Work to complete:
(1) Format the rows as a numbered list, skipping blank lines and covering only the span from the row that contains "应聘人员按照要求在网上报名系" down to the row that contains "(四)本次招聘不指定任何教材", both included.
(2) Resume the Ft Stewart duck hunting thread from its last post.

Passage to read:

::::::

# Savannah / Ft Stewart duck hunting



## WhatsUpDock (Jun 25, 2016)

So just like many others this will be my first duck hunt in the Coastal Georgia area. I've read lots of threads on this forum and get the whole I'm gonna have to do a lot of scouting to really find the birds and have a good season. Hopefully I don't CensoredCensoredCensoredCensored anyone off scouting right before season and maybe the first few days of season when I get back to Georgia. But I haven't been able to find what decoys everyone is using. I currently have a dozen decoys, 6 are Mallards and 6 are Redheads. I'm running a 40" Texas Rig with a 4oz weight. I plan on adding some Woodies into my spread, should I add anything else like coots for this area? Will the Texas Rigs I have be enough for the river? Any other advice to have a somewhat successful season would be appreciated also. I'll be running a 1860 Go Devil w/ a 35hp GDSD.


----------



## WhatsUpDock (Jun 25, 2016)

Also what calls are you guys using, I was using Mallard calls in Kansas. Should I break out the Woodie call on the rivers?


----------



## MudDucker (Jun 25, 2016)

Divers will decoy to anything that looks like a duck.  I am more species specific in my spread using primarily blue bills and redhead decoys with a sprinkling of other species like golden eye, buffle head and such.

Divers do not come to a mallard call.  The diver call is a brrrrrr sound.   You can make the sound with the malard drake calls.  I use a drake call and a whistle, but calling is really not necessary.


----------



## g0nef1sshn (Jun 25, 2016)

On stewart the only decoys youll need is wood ducks and mergs. And a wood duck call if you want something to do. I only use 4-6 woody decoys out there. If your gonna be on the river, have about 20 feet of line on them too.

you already have a boat too so other than cruising the ogeechee and canoochee, Id poke around the darien area and even further south in fl for a weekend trip. If you are comfortable knowing tides and salt water then the coast gives you more options also. 

Are you on stewart or hunter?


----------



## king killer delete (Jun 25, 2016)

woodys and divers. Texas rig aint going to help you much in the rivers and on the coast.  On my river decoys I run about 35 feet of 550 cord on a 10 oz weight.  on the coast long lines with allot of weight.


----------



## g0nef1sshn (Jun 25, 2016)

Oh yeah, you probably wont make any other duck hunters mad scouting, there arent that many I have bumped into out there. Only saw maybe 2 other boats last year, and 2 years ago didnt see any. But stewart is huge and I may have just been far away enough to have seen anyone else. 

But when I was doing my scouting early  in the morning you probably will bump into other hog/deer hunters parked or walkin around. Once I saw vehicles on the trails leading to the landings I would back out and go somewhere else to not mess their hunt up.

And you def. want 10oz or more and 30ft decoy rope wouldnt hurt like killer said.


----------



## WhatsUpDock (Jun 25, 2016)

Thanks for the info guys, I'm sure I'll see some of you guys on the river out there.


----------



## g0nef1sshn (Jun 25, 2016)

WhatsUpDock said:


> Thanks for the info guys, I'm sure I'll see some of you guys on the river out there.

::::::

Supplied material:

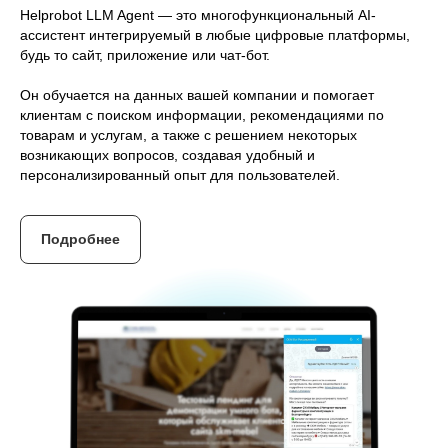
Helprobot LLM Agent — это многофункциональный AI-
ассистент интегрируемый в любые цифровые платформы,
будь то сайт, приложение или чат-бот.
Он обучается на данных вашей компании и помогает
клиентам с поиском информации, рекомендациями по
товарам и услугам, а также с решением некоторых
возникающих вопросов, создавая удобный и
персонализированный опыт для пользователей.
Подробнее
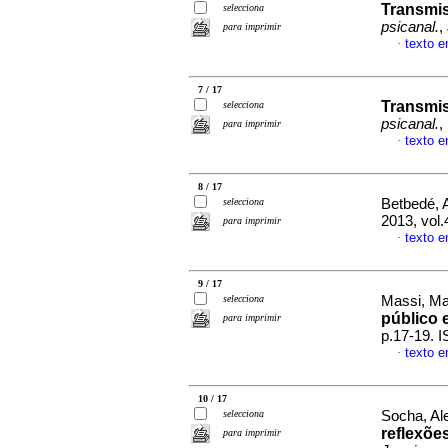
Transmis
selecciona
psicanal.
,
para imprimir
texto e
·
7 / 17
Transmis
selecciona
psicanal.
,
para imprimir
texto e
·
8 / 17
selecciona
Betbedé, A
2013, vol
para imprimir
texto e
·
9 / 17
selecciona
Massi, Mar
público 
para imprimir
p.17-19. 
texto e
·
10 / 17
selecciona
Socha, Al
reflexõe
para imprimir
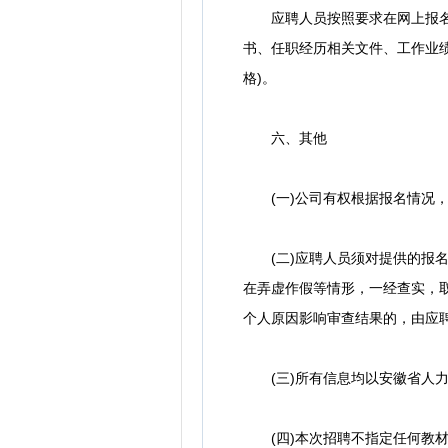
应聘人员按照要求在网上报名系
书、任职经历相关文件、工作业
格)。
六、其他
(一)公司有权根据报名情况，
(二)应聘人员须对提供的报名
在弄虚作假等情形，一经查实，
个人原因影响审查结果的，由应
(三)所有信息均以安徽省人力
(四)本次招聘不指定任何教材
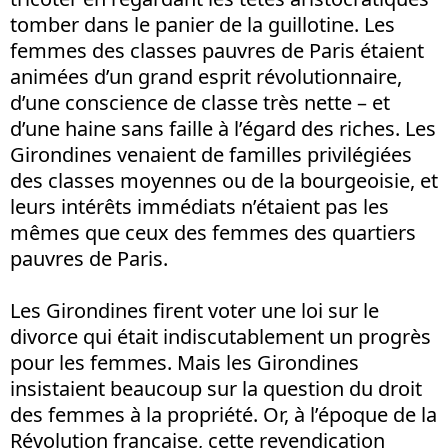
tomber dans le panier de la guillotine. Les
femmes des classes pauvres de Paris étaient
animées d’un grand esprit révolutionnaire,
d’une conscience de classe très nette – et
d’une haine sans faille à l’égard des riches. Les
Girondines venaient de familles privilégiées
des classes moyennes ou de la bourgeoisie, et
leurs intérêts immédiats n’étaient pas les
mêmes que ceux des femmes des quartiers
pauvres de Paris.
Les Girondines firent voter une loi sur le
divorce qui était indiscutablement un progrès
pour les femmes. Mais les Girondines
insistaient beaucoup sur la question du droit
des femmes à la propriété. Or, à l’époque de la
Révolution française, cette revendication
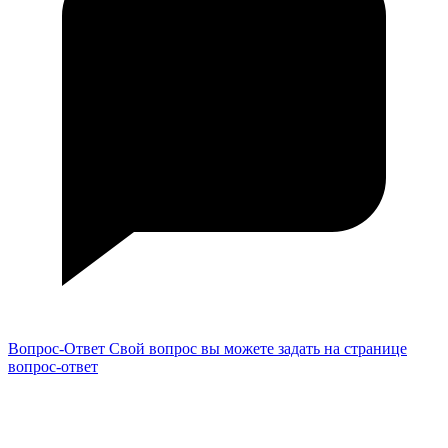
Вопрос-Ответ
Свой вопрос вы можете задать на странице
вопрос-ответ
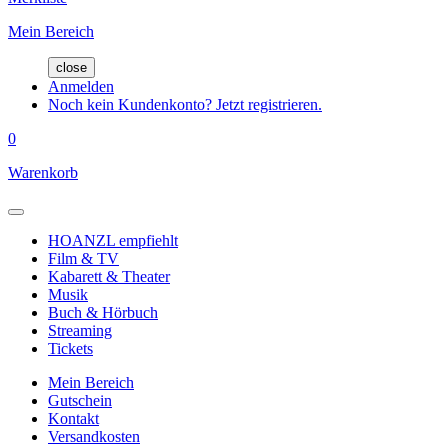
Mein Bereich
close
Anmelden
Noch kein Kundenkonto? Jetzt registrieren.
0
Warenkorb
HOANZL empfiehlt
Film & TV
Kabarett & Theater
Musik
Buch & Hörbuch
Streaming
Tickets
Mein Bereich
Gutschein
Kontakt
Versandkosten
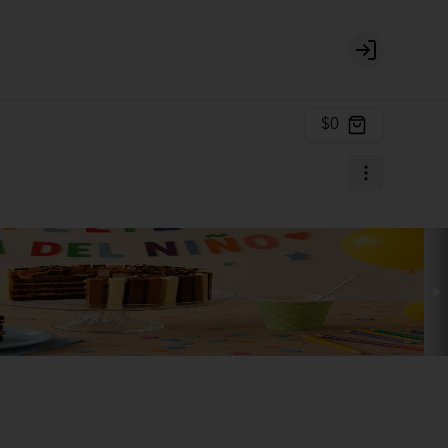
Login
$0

::::::

Task results:
(1)
1. 应聘人员按照要求在网上报名系
2. 书、任职经历相关文件、工作业
3. 格)。
4. 六、其他
5. (一)公司有权根据报名情况，
6. (二)应聘人员须对提供的报名
7. 在弄虚作假等情形，一经查实，
8. 个人原因影响审查结果的，由应
9. (三)所有信息均以安徽省人力
10. (四)本次招聘不指定任何教材

(2)
If I get my motor on mine for this year ill go cruise Stewart with you. Ive only been out there in a kayak so far so I need to do more of a run up the river (I am sure it all looks the same though). The only pain is the whole pass and permit thing. Read up on that and dont forget to check into/out of areas.


----------



## WhatsUpDock (Jun 26, 2016)

Yeah for sure, It's always good to have someone else to cruise with, especially someone who knows a little more about the river than me. Even if you don't get your motor, just PM me and we can set something up and you can just ride with me. I can always use a hunting partner if someone is interested. But be prepared to put in the work to help me scout.


----------



## king killer delete (Jun 26, 2016)

WhatsUpDock said:


> Yeah for sure, It's always good to have someone else to cruise with, especially someone who knows a little more about the river than me. Even if you don't get your motor, just PM me and we can set something up and you can just ride with me. I can always use a hunting partner if someone is interested. But be prepared to put in the work to help me scout.



He knows the rivers around Ft Stewart. He has been paddling for several years and when he pulls out that old 20 gauge 870 don't laugh like I did. One thing you are going to find out about coastal Georgia is that you have about five to ten hunters for every bird. I know Ft Stewart, I was in the 24th Infantry Division when it was straight leg aka light infantry. I have walked every swamp and mud hole on the place. Up river you will have wood ducks and hooded mergansers. Down on the coast is where you will find the big commons and the great buffleheads. Now every now and then the scooters and the blue bills will drop in. Your dog will be gator or shark bait . Oyster beds will turn a trip to the salt water into a trip to the emergency vets office. You are going to find that your education is just starting. The first thing you need to invest in is a sea tow or boats america membership. The next is to learn about the tides and how that will affect your hunting. You can get stuck and then you are stuck. Your waders will only be good in the swamps and look out for the puff mud.
Now you are going to say how does this old man know all this. I am you except I came to Ft Stewart in 1978 as young Staff Sergeant.  When I got to Savannah there were still old men that came in the local hunting stores and told stories about riding the train to Tybee to shoot ducks. Good luck.


----------



## king killer delete (Jun 26, 2016)

king killer delete said:


> He knows the rivers around Ft Stewart. He has been paddling for several years and when he pulls out that old 20 gauge 870 don't laugh like I did. One thing you are going to find out about coastal Georgia is that you have about five to ten hunters for every bird. I know Ft Stewart, I was in the 24th Infantry Division when it was straight leg aka light infantry. I have walked every swamp and mud hole on the place. Up river you will have wood ducks and hooded mergansers. Down on the coast is where you will find the big commons and the great buffleheads. Now every now and then the scooters and the blue bills will drop in. Your dog will be gator or shark bait . Oyster beds will turn a trip to the salt water into a trip to the emergency vets office. You are going to find that your education is just starting. The first thing you need to invest in is a sea tow or boats america membership. The next is to learn about the tides and how that will affect your hunting. You can get stuck and then you are stuck. Your waders will only be good in the swamps and look out for the puff mud.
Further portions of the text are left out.